Xinjiang’s health committee first detected a new coronavirus outbreak in Kashgar (Kashi) prefecture on October 25.

Kashgar has a population of roughly 283,000 people. The county comprises 13 different ethnic groups including Han, Kyrgyz, Tajik, and Uyghurs, who make up the majority of Kashgar’s population. Greater Xinjiang, which borders Kyrgyzstan and Tajikistan, is also known for its Uyghur population.

The largely Muslim, Turkic-speaking Uyghurs often refer to their native region as “East Turkestan.” The ethnic group has been increasingly targeted by the Chinese Communist Party’s (CCP)’s aggressive campaign of Han cultural assimilation. Human rights groups estimate that the CCP has detained one to three million Uyghurs and other Muslim minorities in state-run concentration camps in Xinjiang over the past few years for the purposes of this mass assimilation, which includes Communist political indoctrination.

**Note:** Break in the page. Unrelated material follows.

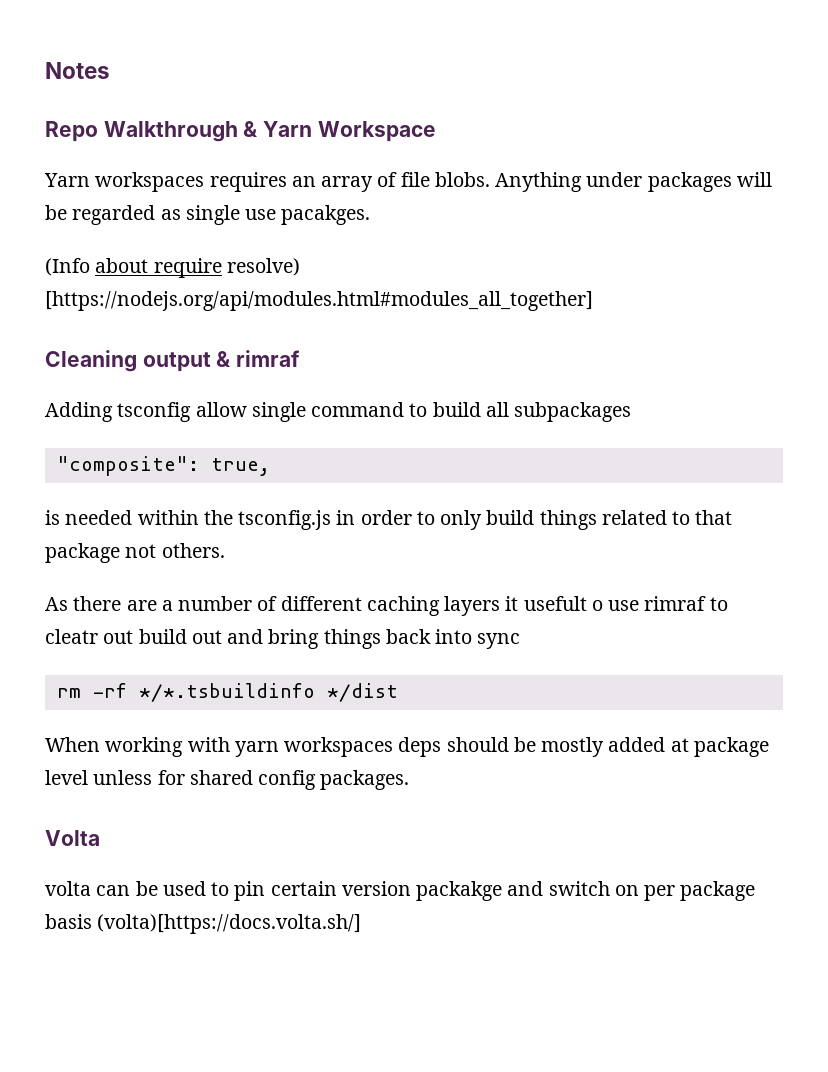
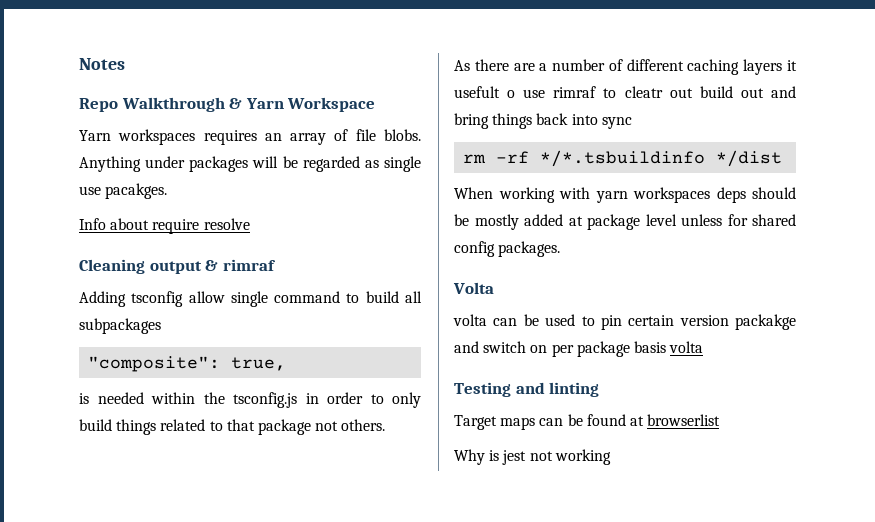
[45,258,90,276] (Info -> [79,218,106,230] Info
[226,258,300,276] [45,291,593,311] resolve) [https://nodejs.org/api/modules.html#modules_all_together] -> [203,218,250,230] resolve
[97,914,362,934] (volta)[https://docs.volta.sh/] -> [669,341,704,353] [454,382,600,397] [454,414,721,430] [454,449,611,465] volta // Testing and linting // Target maps can be found at browserlist // Why is jest not working

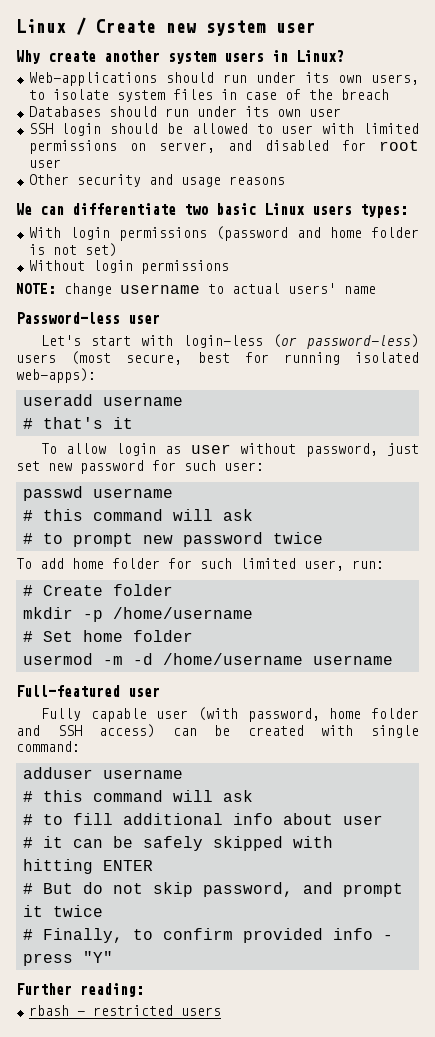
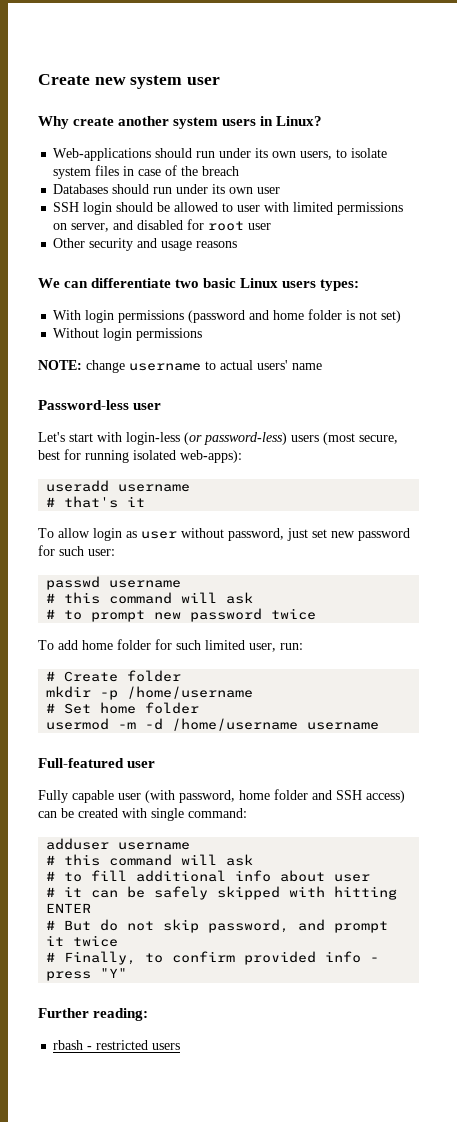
[16,17,86,35] Linux / -> (38, 79) none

The CCP officially refers to the detention facilities as vocational training centers and officially denies the existence of concentration camps in Xinjiang. Uyghur survivors of the camps say they were forced into slave labor and endured physical and sexual abuse.

Kashgar’s coronavirus outbreak last month was reportedly traced to a 17-year-old girl who worked in a local garment factory. The factory in which the teenager worked was linked to forced labor practices used by the CCP in their Uyghur detention facilities.